Contrastive Learning Using Graph Embeddings for Domain Adaptation of Language Models in the Process Industry
This work addresses domain adaptation for language models in the process industry, where text logs are critical, but it is incremental as it applies an existing method to a new domain.
This paper tackled the problem of adapting language models to the process industry domain by using graph embeddings for contrastive learning, resulting in a 9.8-14.3% performance improvement over a state-of-the-art model on a proprietary benchmark while reducing parameters by three times.

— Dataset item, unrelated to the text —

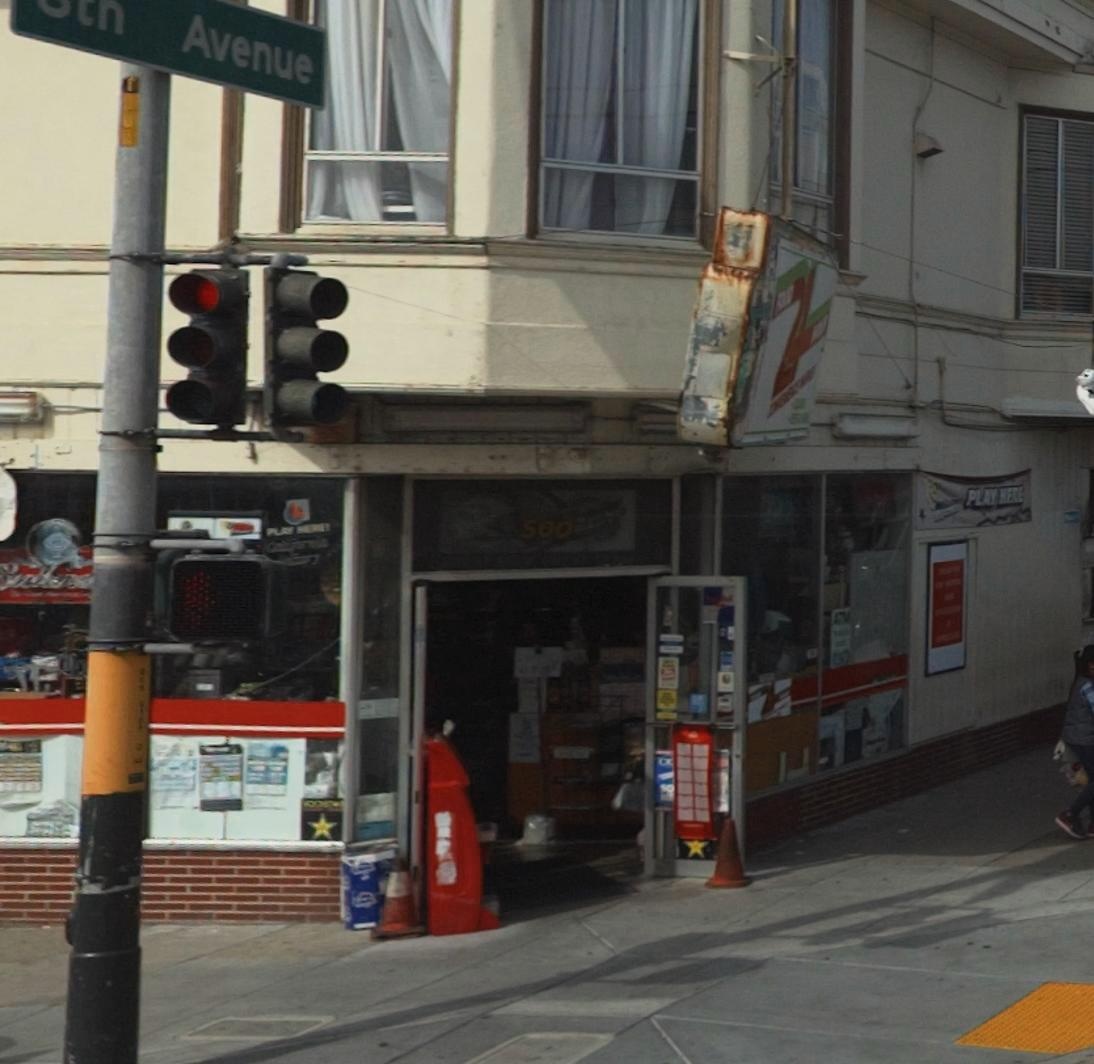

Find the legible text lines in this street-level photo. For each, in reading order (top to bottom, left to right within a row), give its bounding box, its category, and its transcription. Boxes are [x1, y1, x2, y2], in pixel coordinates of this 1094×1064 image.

Recent trends in NLP utilize knowledge graphs (KGs) to enhance pretrained language models by incorporating additional knowledge from the graph structures to learn domain-specific terminology or relationships between documents that might otherwise be overlooked. This paper explores how SciNCL, a graph-aware neighborhood contrastive learning methodology originally designed for scientific publications, can be applied to the process industry domain, where text logs contain crucial information about daily operations and are often structured as sparse KGs. Our experiments demonstrate that language models fine-tuned with triplets derived from graph embeddings (GE) outperform a state-of-the-art mE5-large text encoder by 9.8-14.3% (5.45-7.96p) on the proprietary process industry text embedding benchmark (PITEB) while having 3 times fewer parameters.